* Exercise objective:
For the copy, please give all of the data again exactly and leave the pictures out.
········
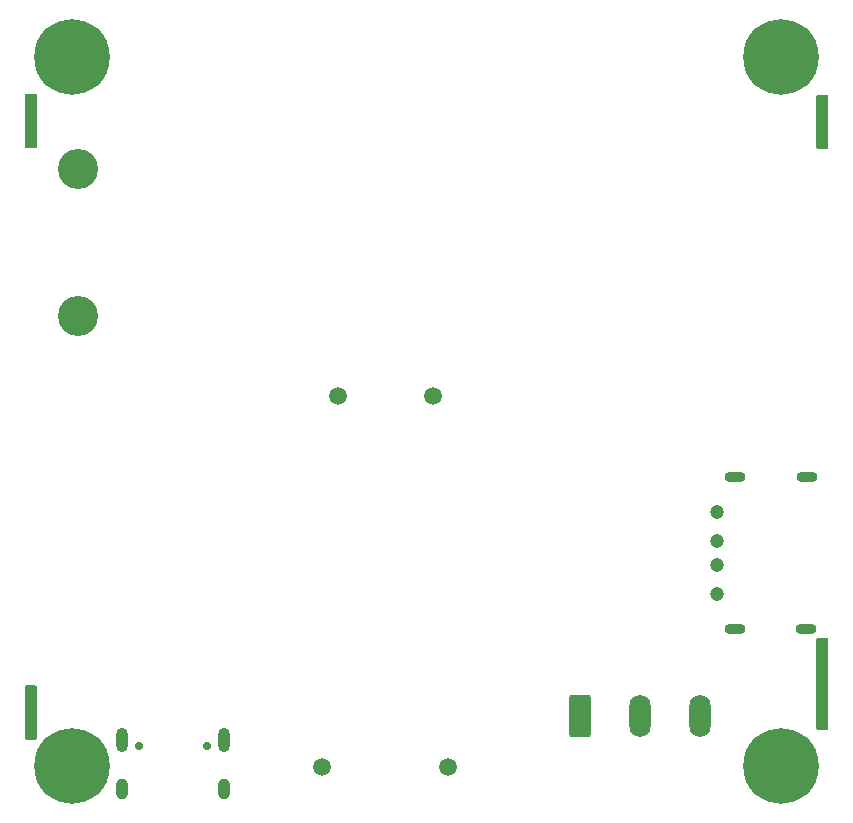
<source format=gbr>
%TF.GenerationSoftware,KiCad,Pcbnew,8.0.3-8.0.3-0~ubuntu22.04.1*%
%TF.CreationDate,2024-07-03T11:37:09+02:00*%
%TF.ProjectId,FabOS_MB,4661624f-535f-44d4-922e-6b696361645f,rev?*%
%TF.SameCoordinates,Original*%
%TF.FileFunction,Soldermask,Bot*%
%TF.FilePolarity,Negative*%
%FSLAX46Y46*%
G04 Gerber Fmt 4.6, Leading zero omitted, Abs format (unit mm)*
G04 Created by KiCad (PCBNEW 8.0.3-8.0.3-0~ubuntu22.04.1) date 2024-07-03 11:37:09*
%MOMM*%
%LPD*%
G01*
G04 APERTURE LIST*
G04 Aperture macros list*
%AMRoundRect*
0 Rectangle with rounded corners*
0 $1 Rounding radius*
0 $2 $3 $4 $5 $6 $7 $8 $9 X,Y pos of 4 corners*
0 Add a 4 corners polygon primitive as box body*
4,1,4,$2,$3,$4,$5,$6,$7,$8,$9,$2,$3,0*
0 Add four circle primitives for the rounded corners*
1,1,$1+$1,$2,$3*
1,1,$1+$1,$4,$5*
1,1,$1+$1,$6,$7*
1,1,$1+$1,$8,$9*
0 Add four rect primitives between the rounded corners*
20,1,$1+$1,$2,$3,$4,$5,0*
20,1,$1+$1,$4,$5,$6,$7,0*
20,1,$1+$1,$6,$7,$8,$9,0*
20,1,$1+$1,$8,$9,$2,$3,0*%
G04 Aperture macros list end*
%ADD10RoundRect,0.250000X-0.650000X-1.550000X0.650000X-1.550000X0.650000X1.550000X-0.650000X1.550000X0*%
%ADD11O,1.800000X3.600000*%
%ADD12C,0.800000*%
%ADD13C,6.400000*%
%ADD14C,1.200000*%
%ADD15O,1.800000X0.900000*%
%ADD16C,1.500000*%
%ADD17C,3.400000*%
%ADD18C,0.700000*%
%ADD19O,1.000000X2.100000*%
%ADD20O,1.000000X1.800000*%
G04 APERTURE END LIST*
D10*
%TO.C,e501*%
X143000000Y-155800000D03*
D11*
X148080000Y-155800000D03*
X153160000Y-155800000D03*
%TD*%
D12*
%TO.C,H102*%
X157600000Y-100000000D03*
X158302944Y-98302944D03*
X158302944Y-101697056D03*
X160000000Y-97600000D03*
D13*
X160000000Y-100000000D03*
D12*
X160000000Y-102400000D03*
X161697056Y-98302944D03*
X161697056Y-101697056D03*
X162400000Y-100000000D03*
%TD*%
D14*
%TO.C,J201*%
X154600000Y-138500000D03*
X154600000Y-141000000D03*
X154600000Y-143000000D03*
X154600000Y-145500000D03*
D15*
X156100000Y-148400000D03*
X162100000Y-148400000D03*
X156100000Y-135600000D03*
X162200000Y-135600000D03*
%TD*%
D12*
%TO.C,H103*%
X157600000Y-160000000D03*
X158302944Y-158302944D03*
X158302944Y-161697056D03*
X160000000Y-157600000D03*
D13*
X160000000Y-160000000D03*
D12*
X160000000Y-162400000D03*
X161697056Y-158302944D03*
X161697056Y-161697056D03*
X162400000Y-160000000D03*
%TD*%
D16*
%TO.C,U501*%
X131850000Y-160100000D03*
X121150000Y-160100000D03*
X122500000Y-128700000D03*
X130500000Y-128700000D03*
%TD*%
D17*
%TO.C,J301*%
X100500000Y-109450000D03*
X100500000Y-121950000D03*
%TD*%
D12*
%TO.C,H104*%
X97600000Y-160000000D03*
X98302944Y-158302944D03*
X98302944Y-161697056D03*
X100000000Y-157600000D03*
D13*
X100000000Y-160000000D03*
D12*
X100000000Y-162400000D03*
X101697056Y-158302944D03*
X101697056Y-161697056D03*
X102400000Y-160000000D03*
%TD*%
D18*
%TO.C,J401*%
X105610000Y-158320000D03*
X111390000Y-158320000D03*
D19*
X104180000Y-157820000D03*
D20*
X104180000Y-162000000D03*
D19*
X112820000Y-157820000D03*
D20*
X112820000Y-162000000D03*
%TD*%
D12*
%TO.C,H101*%
X97600000Y-100000000D03*
X98302944Y-98302944D03*
X98302944Y-101697056D03*
X100000000Y-97600000D03*
D13*
X100000000Y-100000000D03*
D12*
X100000000Y-102400000D03*
X101697056Y-98302944D03*
X101697056Y-101697056D03*
X102400000Y-100000000D03*
%TD*%
G36*
X163943039Y-103219685D02*
G01*
X163988794Y-103272489D01*
X164000000Y-103324000D01*
X164000000Y-107676000D01*
X163980315Y-107743039D01*
X163927511Y-107788794D01*
X163876000Y-107800000D01*
X163124000Y-107800000D01*
X163056961Y-107780315D01*
X163011206Y-107727511D01*
X163000000Y-107676000D01*
X163000000Y-103324000D01*
X163019685Y-103256961D01*
X163072489Y-103211206D01*
X163124000Y-103200000D01*
X163876000Y-103200000D01*
X163943039Y-103219685D01*
G37*
G36*
X96943039Y-153219685D02*
G01*
X96988794Y-153272489D01*
X97000000Y-153324000D01*
X97000000Y-157676000D01*
X96980315Y-157743039D01*
X96927511Y-157788794D01*
X96876000Y-157800000D01*
X96124000Y-157800000D01*
X96056961Y-157780315D01*
X96011206Y-157727511D01*
X96000000Y-157676000D01*
X96000000Y-153324000D01*
X96019685Y-153256961D01*
X96072489Y-153211206D01*
X96124000Y-153200000D01*
X96876000Y-153200000D01*
X96943039Y-153219685D01*
G37*
G36*
X96943039Y-103119685D02*
G01*
X96988794Y-103172489D01*
X97000000Y-103224000D01*
X97000000Y-107576000D01*
X96980315Y-107643039D01*
X96927511Y-107688794D01*
X96876000Y-107700000D01*
X96124000Y-107700000D01*
X96056961Y-107680315D01*
X96011206Y-107627511D01*
X96000000Y-107576000D01*
X96000000Y-103224000D01*
X96019685Y-103156961D01*
X96072489Y-103111206D01*
X96124000Y-103100000D01*
X96876000Y-103100000D01*
X96943039Y-103119685D01*
G37*
G36*
X163943039Y-149219685D02*
G01*
X163988794Y-149272489D01*
X164000000Y-149324000D01*
X164000000Y-156876000D01*
X163980315Y-156943039D01*
X163927511Y-156988794D01*
X163876000Y-157000000D01*
X163124000Y-157000000D01*
X163056961Y-156980315D01*
X163011206Y-156927511D01*
X163000000Y-156876000D01*
X163000000Y-149324000D01*
X163019685Y-149256961D01*
X163072489Y-149211206D01*
X163124000Y-149200000D01*
X163876000Y-149200000D01*
X163943039Y-149219685D01*
G37*
M02*

</source>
········
* Problem solution:
<source format=gbr>
%TF.GenerationSoftware,KiCad,Pcbnew,8.0.3-8.0.3-0~ubuntu22.04.1*%
%TF.CreationDate,2024-07-03T11:37:09+02:00*%
%TF.ProjectId,FabOS_MB,4661624f-535f-44d4-922e-6b696361645f,rev?*%
%TF.SameCoordinates,Original*%
%TF.FileFunction,Soldermask,Bot*%
%TF.FilePolarity,Negative*%
%FSLAX46Y46*%
G04 Gerber Fmt 4.6, Leading zero omitted, Abs format (unit mm)*
G04 Created by KiCad (PCBNEW 8.0.3-8.0.3-0~ubuntu22.04.1) date 2024-07-03 11:37:09*
%MOMM*%
%LPD*%
G01*
G04 APERTURE LIST*
G04 Aperture macros list*
%AMRoundRect*
0 Rectangle with rounded corners*
0 $1 Rounding radius*
0 $2 $3 $4 $5 $6 $7 $8 $9 X,Y pos of 4 corners*
0 Add a 4 corners polygon primitive as box body*
4,1,4,$2,$3,$4,$5,$6,$7,$8,$9,$2,$3,0*
0 Add four circle primitives for the rounded corners*
1,1,$1+$1,$2,$3*
1,1,$1+$1,$4,$5*
1,1,$1+$1,$6,$7*
1,1,$1+$1,$8,$9*
0 Add four rect primitives between the rounded corners*
20,1,$1+$1,$2,$3,$4,$5,0*
20,1,$1+$1,$4,$5,$6,$7,0*
20,1,$1+$1,$6,$7,$8,$9,0*
20,1,$1+$1,$8,$9,$2,$3,0*%
G04 Aperture macros list end*
%ADD10RoundRect,0.250000X-0.650000X-1.550000X0.650000X-1.550000X0.650000X1.550000X-0.650000X1.550000X0*%
%ADD11O,1.800000X3.600000*%
%ADD12C,0.800000*%
%ADD13C,6.400000*%
%ADD14C,1.200000*%
%ADD15O,1.800000X0.900000*%
%ADD16C,1.500000*%
%ADD17C,3.400000*%
%ADD18C,0.700000*%
%ADD19O,1.000000X2.100000*%
%ADD20O,1.000000X1.800000*%
G04 APERTURE END LIST*
D10*
%TO.C,e501*%
X143000000Y-155800000D03*
D11*
X148080000Y-155800000D03*
X153160000Y-155800000D03*
%TD*%
D12*
%TO.C,H102*%
X157600000Y-100000000D03*
X158302944Y-98302944D03*
X158302944Y-101697056D03*
X160000000Y-97600000D03*
D13*
X160000000Y-100000000D03*
D12*
X160000000Y-102400000D03*
X161697056Y-98302944D03*
X161697056Y-101697056D03*
X162400000Y-100000000D03*
%TD*%
D14*
%TO.C,J201*%
X154600000Y-138500000D03*
X154600000Y-141000000D03*
X154600000Y-143000000D03*
X154600000Y-145500000D03*
D15*
X156100000Y-148400000D03*
X162100000Y-148400000D03*
X156100000Y-135600000D03*
X162200000Y-135600000D03*
%TD*%
D12*
%TO.C,H103*%
X157600000Y-160000000D03*
X158302944Y-158302944D03*
X158302944Y-161697056D03*
X160000000Y-157600000D03*
D13*
X160000000Y-160000000D03*
D12*
X160000000Y-162400000D03*
X161697056Y-158302944D03*
X161697056Y-161697056D03*
X162400000Y-160000000D03*
%TD*%
D16*
%TO.C,U501*%
X131850000Y-160100000D03*
X121150000Y-160100000D03*
X122500000Y-128700000D03*
X130500000Y-128700000D03*
%TD*%
D17*
%TO.C,J301*%
X100500000Y-109450000D03*
X100500000Y-121950000D03*
%TD*%
D12*
%TO.C,H104*%
X97600000Y-160000000D03*
X98302944Y-158302944D03*
X98302944Y-161697056D03*
X100000000Y-157600000D03*
D13*
X100000000Y-160000000D03*
D12*
X100000000Y-162400000D03*
X101697056Y-158302944D03*
X101697056Y-161697056D03*
X102400000Y-160000000D03*
%TD*%
D18*
%TO.C,J401*%
X105610000Y-158320000D03*
X111390000Y-158320000D03*
D19*
X104180000Y-157820000D03*
D20*
X104180000Y-162000000D03*
D19*
X112820000Y-157820000D03*
D20*
X112820000Y-162000000D03*
%TD*%
D12*
%TO.C,H101*%
X97600000Y-100000000D03*
X98302944Y-98302944D03*
X98302944Y-101697056D03*
X100000000Y-97600000D03*
D13*
X100000000Y-100000000D03*
D12*
X100000000Y-102400000D03*
X101697056Y-98302944D03*
X101697056Y-101697056D03*
X102400000Y-100000000D03*
%TD*%
G36*
X163943039Y-103219685D02*
G01*
X163988794Y-103272489D01*
X164000000Y-103324000D01*
X164000000Y-107676000D01*
X163980315Y-107743039D01*
X163927511Y-107788794D01*
X163876000Y-107800000D01*
X163124000Y-107800000D01*
X163056961Y-107780315D01*
X163011206Y-107727511D01*
X163000000Y-107676000D01*
X163000000Y-103324000D01*
X163019685Y-103256961D01*
X163072489Y-103211206D01*
X163124000Y-103200000D01*
X163876000Y-103200000D01*
X163943039Y-103219685D01*
G37*
G36*
X96943039Y-153219685D02*
G01*
X96988794Y-153272489D01*
X97000000Y-153324000D01*
X97000000Y-157676000D01*
X96980315Y-157743039D01*
X96927511Y-157788794D01*
X96876000Y-157800000D01*
X96124000Y-157800000D01*
X96056961Y-157780315D01*
X96011206Y-157727511D01*
X96000000Y-157676000D01*
X96000000Y-153324000D01*
X96019685Y-153256961D01*
X96072489Y-153211206D01*
X96124000Y-153200000D01*
X96876000Y-153200000D01*
X96943039Y-153219685D01*
G37*
G36*
X96943039Y-103119685D02*
G01*
X96988794Y-103172489D01*
X97000000Y-103224000D01*
X97000000Y-107576000D01*
X96980315Y-107643039D01*
X96927511Y-107688794D01*
X96876000Y-107700000D01*
X96124000Y-107700000D01*
X96056961Y-107680315D01*
X96011206Y-107627511D01*
X96000000Y-107576000D01*
X96000000Y-103224000D01*
X96019685Y-103156961D01*
X96072489Y-103111206D01*
X96124000Y-103100000D01*
X96876000Y-103100000D01*
X96943039Y-103119685D01*
G37*
G36*
X163943039Y-149219685D02*
G01*
X163988794Y-149272489D01*
X164000000Y-149324000D01*
X164000000Y-156876000D01*
X163980315Y-156943039D01*
X163927511Y-156988794D01*
X163876000Y-157000000D01*
X163124000Y-157000000D01*
X163056961Y-156980315D01*
X163011206Y-156927511D01*
X163000000Y-156876000D01*
X163000000Y-149324000D01*
X163019685Y-149256961D01*
X163072489Y-149211206D01*
X163124000Y-149200000D01*
X163876000Y-149200000D01*
X163943039Y-149219685D01*
G37*
M02*

</source>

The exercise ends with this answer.